§ EXERCISE REQUIREMENTS
The following entries are to be retyped in full, exactly as written.

§ TASK DATA
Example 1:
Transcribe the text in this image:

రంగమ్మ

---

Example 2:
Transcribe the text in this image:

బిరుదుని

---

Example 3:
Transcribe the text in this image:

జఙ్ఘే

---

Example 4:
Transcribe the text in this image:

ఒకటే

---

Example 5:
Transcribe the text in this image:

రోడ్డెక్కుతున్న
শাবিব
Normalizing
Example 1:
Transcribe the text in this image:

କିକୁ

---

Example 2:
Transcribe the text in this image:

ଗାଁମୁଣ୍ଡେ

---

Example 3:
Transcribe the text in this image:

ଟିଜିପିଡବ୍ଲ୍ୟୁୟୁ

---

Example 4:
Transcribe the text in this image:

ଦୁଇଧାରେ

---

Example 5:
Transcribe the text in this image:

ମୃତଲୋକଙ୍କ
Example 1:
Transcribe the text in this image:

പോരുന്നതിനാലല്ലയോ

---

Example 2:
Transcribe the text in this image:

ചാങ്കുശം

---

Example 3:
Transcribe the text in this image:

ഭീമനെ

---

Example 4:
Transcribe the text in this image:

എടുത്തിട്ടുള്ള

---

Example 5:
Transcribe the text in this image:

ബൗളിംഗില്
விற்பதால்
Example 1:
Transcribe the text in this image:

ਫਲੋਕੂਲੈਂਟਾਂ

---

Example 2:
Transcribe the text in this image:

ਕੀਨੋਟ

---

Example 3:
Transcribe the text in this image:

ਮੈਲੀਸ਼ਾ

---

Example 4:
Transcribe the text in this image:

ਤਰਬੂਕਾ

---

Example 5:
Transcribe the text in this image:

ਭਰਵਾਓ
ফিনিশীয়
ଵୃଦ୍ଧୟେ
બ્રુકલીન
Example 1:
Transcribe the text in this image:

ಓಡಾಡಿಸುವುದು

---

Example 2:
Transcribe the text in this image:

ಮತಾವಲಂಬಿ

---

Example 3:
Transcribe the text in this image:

§ RESPONSE TO THIS EXERCISE
Example 1:
Transcribe the text in this image:

రంగమ్మ

---

Example 2:
Transcribe the text in this image:

బిరుదుని

---

Example 3:
Transcribe the text in this image:

జఙ్ఘే

---

Example 4:
Transcribe the text in this image:

ఒకటే

---

Example 5:
Transcribe the text in this image:

రోడ్డెక్కుతున్న
শাবিব
Normalizing
Example 1:
Transcribe the text in this image:

କିକୁ

---

Example 2:
Transcribe the text in this image:

ଗାଁମୁଣ୍ଡେ

---

Example 3:
Transcribe the text in this image:

ଟିଜିପିଡବ୍ଲ୍ୟୁୟୁ

---

Example 4:
Transcribe the text in this image:

ଦୁଇଧାରେ

---

Example 5:
Transcribe the text in this image:

ମୃତଲୋକଙ୍କ
Example 1:
Transcribe the text in this image:

പോരുന്നതിനാലല്ലയോ

---

Example 2:
Transcribe the text in this image:

ചാങ്കുശം

---

Example 3:
Transcribe the text in this image:

ഭീമനെ

---

Example 4:
Transcribe the text in this image:

എടുത്തിട്ടുള്ള

---

Example 5:
Transcribe the text in this image:

ബൗളിംഗില്
விற்பதால்
Example 1:
Transcribe the text in this image:

ਫਲੋਕੂਲੈਂਟਾਂ

---

Example 2:
Transcribe the text in this image:

ਕੀਨੋਟ

---

Example 3:
Transcribe the text in this image:

ਮੈਲੀਸ਼ਾ

---

Example 4:
Transcribe the text in this image:

ਤਰਬੂਕਾ

---

Example 5:
Transcribe the text in this image:

ਭਰਵਾਓ
ফিনিশীয়
ଵୃଦ୍ଧୟେ
બ્રુકલીન
Example 1:
Transcribe the text in this image:

ಓಡಾಡಿಸುವುದು

---

Example 2:
Transcribe the text in this image:

ಮತಾವಲಂಬಿ

---

Example 3:
Transcribe the text in this image:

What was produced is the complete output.